Initially, only Robbie and Levon were hired, joining Al Kooper and organist Harvey Brooks for a late August concert at Forest Hills Stadium, New York. The reaction was mixed—not as virulent as at Newport, but with a substantial proportion of dissenters. To silence the catcalls, Dylan had his band play the intro to ‘Ballad Of
A Thin Man' for what seemed like an eternity, and eventually most of the crowd were won over, rushing the stage during ‘Like A Rolling Stone' and knocking Kooper's chair out from under him. “Kooper and I just looked at each other and laughed,” recalls Harvey Brooks. “We were having the time of our lives.

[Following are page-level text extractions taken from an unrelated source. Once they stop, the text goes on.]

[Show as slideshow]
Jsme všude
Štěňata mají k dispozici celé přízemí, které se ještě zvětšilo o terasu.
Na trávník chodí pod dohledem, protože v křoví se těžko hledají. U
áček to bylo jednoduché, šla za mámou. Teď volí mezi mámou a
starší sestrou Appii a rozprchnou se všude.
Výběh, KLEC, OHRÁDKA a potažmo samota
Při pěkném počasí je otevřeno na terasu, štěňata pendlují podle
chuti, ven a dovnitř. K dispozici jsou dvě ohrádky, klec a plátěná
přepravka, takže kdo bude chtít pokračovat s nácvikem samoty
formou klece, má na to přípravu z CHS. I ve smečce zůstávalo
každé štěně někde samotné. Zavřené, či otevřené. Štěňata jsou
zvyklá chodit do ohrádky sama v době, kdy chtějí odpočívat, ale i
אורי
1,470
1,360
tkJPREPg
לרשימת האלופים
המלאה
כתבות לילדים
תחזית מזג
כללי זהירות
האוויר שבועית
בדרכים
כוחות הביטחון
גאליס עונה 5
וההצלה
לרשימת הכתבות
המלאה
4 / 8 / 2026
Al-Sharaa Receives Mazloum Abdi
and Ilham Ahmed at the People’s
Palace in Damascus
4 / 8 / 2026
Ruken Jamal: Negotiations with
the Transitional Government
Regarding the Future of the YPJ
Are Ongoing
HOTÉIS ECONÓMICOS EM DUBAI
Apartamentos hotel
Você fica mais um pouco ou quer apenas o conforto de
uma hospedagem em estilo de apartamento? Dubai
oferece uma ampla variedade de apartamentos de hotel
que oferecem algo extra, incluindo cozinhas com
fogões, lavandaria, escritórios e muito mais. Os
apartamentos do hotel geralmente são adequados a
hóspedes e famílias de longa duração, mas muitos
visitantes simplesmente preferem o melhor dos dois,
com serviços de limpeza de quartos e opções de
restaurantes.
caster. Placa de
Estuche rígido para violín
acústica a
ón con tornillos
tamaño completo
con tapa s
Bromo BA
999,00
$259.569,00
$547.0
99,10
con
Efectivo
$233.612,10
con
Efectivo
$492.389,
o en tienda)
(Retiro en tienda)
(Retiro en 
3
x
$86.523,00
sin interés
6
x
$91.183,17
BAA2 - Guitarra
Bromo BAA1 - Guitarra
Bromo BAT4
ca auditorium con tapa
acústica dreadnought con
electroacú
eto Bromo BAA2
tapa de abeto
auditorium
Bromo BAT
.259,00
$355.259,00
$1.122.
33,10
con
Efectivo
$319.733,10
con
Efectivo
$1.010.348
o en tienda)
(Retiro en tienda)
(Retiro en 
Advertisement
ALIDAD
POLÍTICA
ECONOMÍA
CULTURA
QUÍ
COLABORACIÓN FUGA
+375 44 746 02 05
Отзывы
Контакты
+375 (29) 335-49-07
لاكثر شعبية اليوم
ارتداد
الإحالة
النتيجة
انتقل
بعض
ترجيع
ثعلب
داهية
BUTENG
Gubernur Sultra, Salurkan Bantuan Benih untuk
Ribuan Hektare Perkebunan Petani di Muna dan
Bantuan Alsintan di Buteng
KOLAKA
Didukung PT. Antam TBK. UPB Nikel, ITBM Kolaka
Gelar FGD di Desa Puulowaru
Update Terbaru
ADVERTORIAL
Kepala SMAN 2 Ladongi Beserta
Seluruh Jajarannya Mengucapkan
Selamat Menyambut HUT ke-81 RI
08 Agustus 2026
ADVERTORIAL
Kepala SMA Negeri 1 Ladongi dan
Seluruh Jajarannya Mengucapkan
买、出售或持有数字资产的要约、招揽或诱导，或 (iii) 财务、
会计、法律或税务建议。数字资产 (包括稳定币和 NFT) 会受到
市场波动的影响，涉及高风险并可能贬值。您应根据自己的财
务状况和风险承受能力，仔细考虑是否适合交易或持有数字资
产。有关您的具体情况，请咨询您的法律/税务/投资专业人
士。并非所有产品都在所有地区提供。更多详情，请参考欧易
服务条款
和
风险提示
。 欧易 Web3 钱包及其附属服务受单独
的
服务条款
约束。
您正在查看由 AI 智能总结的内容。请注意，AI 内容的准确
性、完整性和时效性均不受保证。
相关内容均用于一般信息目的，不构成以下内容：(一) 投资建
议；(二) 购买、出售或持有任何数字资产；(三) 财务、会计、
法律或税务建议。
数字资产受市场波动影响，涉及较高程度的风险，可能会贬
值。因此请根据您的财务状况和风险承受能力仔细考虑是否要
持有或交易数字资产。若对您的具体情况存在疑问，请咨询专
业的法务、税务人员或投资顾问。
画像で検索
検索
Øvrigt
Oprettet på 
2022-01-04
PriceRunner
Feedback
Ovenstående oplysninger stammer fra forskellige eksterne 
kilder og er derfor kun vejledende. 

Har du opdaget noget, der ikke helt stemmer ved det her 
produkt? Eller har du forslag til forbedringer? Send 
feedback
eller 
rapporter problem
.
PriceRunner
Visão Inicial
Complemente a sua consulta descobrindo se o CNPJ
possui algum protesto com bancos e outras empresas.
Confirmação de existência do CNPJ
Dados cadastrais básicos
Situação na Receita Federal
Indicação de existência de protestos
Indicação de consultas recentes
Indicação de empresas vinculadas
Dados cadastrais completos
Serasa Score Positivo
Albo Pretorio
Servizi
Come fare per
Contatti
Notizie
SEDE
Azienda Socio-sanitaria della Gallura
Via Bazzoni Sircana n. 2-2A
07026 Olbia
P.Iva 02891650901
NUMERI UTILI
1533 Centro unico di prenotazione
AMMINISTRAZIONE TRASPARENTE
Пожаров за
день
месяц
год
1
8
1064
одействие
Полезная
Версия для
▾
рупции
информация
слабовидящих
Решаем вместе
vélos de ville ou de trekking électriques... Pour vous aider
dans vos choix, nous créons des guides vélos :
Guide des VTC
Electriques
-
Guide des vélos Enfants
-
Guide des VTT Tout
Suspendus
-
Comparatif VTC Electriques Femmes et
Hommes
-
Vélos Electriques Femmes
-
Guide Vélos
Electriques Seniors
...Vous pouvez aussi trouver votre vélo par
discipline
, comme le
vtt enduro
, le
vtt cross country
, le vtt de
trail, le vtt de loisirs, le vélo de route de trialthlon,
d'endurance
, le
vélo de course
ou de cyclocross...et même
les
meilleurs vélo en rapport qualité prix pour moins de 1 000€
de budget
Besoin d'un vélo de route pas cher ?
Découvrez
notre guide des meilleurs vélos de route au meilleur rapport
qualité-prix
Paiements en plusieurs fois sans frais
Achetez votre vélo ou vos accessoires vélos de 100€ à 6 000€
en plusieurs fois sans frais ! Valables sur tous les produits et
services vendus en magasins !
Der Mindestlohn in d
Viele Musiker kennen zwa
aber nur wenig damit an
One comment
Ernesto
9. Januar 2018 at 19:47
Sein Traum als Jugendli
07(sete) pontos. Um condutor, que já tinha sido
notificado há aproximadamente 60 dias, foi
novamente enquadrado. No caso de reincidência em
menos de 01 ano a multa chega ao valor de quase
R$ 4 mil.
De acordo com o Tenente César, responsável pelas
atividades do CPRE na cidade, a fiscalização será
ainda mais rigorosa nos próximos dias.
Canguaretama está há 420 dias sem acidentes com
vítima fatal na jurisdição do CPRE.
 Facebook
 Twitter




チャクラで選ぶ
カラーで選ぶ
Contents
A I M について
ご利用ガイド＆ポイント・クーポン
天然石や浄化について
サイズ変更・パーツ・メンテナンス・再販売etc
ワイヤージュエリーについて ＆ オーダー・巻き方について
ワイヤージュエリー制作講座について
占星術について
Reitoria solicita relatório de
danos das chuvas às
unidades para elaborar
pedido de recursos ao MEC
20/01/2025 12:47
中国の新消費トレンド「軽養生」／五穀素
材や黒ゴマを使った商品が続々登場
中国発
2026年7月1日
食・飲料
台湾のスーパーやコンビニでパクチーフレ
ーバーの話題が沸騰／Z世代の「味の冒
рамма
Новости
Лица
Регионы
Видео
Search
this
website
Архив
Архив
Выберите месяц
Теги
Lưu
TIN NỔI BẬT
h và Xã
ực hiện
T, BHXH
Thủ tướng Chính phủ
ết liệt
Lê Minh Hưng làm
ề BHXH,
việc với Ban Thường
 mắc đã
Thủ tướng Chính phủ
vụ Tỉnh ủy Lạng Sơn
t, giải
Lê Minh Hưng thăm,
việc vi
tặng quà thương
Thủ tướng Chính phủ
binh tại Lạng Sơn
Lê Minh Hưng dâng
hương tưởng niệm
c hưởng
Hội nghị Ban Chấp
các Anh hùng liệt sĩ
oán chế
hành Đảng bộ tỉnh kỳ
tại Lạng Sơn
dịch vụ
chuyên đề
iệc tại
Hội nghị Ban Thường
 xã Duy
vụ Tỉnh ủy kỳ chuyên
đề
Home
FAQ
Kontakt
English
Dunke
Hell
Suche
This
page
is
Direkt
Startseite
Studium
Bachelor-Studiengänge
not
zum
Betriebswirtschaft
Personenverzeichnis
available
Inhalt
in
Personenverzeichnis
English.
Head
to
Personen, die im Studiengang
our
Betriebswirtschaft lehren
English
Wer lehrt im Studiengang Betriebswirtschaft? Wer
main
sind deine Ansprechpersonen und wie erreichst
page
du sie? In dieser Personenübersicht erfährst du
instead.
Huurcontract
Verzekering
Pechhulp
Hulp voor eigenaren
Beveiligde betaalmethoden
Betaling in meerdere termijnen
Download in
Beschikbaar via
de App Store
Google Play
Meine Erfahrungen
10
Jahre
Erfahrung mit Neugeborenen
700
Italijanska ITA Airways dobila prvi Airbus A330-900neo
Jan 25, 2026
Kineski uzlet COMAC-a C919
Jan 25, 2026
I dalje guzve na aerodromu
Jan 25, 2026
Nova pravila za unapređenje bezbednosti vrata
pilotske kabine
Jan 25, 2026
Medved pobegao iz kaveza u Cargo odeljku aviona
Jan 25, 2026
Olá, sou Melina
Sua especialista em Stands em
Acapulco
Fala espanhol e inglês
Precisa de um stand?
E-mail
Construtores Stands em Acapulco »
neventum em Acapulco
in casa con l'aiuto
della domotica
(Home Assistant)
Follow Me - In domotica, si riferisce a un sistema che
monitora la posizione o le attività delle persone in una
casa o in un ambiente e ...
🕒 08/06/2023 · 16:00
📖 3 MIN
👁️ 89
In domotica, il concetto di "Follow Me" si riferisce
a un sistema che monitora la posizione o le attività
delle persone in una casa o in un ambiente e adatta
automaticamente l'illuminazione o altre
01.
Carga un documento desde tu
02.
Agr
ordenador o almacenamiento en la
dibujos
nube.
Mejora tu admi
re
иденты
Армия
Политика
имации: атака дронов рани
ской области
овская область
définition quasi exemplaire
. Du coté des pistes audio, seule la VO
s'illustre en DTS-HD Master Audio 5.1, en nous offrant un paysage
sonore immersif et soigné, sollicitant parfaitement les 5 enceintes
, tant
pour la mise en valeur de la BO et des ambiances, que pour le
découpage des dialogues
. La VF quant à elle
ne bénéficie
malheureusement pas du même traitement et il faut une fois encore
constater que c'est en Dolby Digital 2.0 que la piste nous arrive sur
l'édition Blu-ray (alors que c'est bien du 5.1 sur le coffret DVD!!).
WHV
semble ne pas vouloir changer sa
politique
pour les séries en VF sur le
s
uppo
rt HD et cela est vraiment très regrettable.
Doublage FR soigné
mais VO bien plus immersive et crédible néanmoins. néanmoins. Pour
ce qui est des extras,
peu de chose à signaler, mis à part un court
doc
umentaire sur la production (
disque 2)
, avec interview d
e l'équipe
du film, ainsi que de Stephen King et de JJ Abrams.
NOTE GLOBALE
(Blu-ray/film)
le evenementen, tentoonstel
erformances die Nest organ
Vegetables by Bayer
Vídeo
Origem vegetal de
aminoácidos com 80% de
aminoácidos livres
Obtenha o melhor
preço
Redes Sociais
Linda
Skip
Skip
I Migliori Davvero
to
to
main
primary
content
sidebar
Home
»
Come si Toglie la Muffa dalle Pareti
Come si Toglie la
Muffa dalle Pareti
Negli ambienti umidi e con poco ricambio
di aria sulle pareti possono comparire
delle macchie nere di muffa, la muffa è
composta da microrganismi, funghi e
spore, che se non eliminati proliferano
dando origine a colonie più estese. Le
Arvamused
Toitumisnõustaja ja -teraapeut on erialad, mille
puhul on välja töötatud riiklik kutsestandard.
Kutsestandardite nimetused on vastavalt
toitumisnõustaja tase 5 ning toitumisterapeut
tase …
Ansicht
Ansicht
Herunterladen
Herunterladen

It was fun, gleeful, from the heart, exciting—an experience we'd never had before.” Onstage, a laughing Dylan turned round to Levon Helm and shouted, “Looks like the attack of the beatniks around here!” The Hollywood Bowl show a few days later was even better received, but following that, both Brooks and Kooper were replaced by the rest of the Hawks. The whole band decamped for a week of rehearsals in Toronto, where the Hawks' tailor, Lou Myles, also ran up an outrageous brown houndstooth check suit for Dylan.

Through the rest of that Fall, Dylan and The Hawks toured the American heartland with a series of pioneering shows that brought high-volume rock'n'roll to the country's old sports arenas, where Robertson's guitar would “reverberate around the big concrete buildings like a giant steel bullwhip,” according to Levon Helm's autobiography
This Wheel's On Fire
. But the constant booing finally got to Helm, who quit the group prior to the 1966 world tour, being replaced by Mickey Jones (later to play the role of Tim Allen's ZZ Top-lookalike TV-show sidekick in the situation comedy
Home Improvement
). Things didn't improve outside America, however.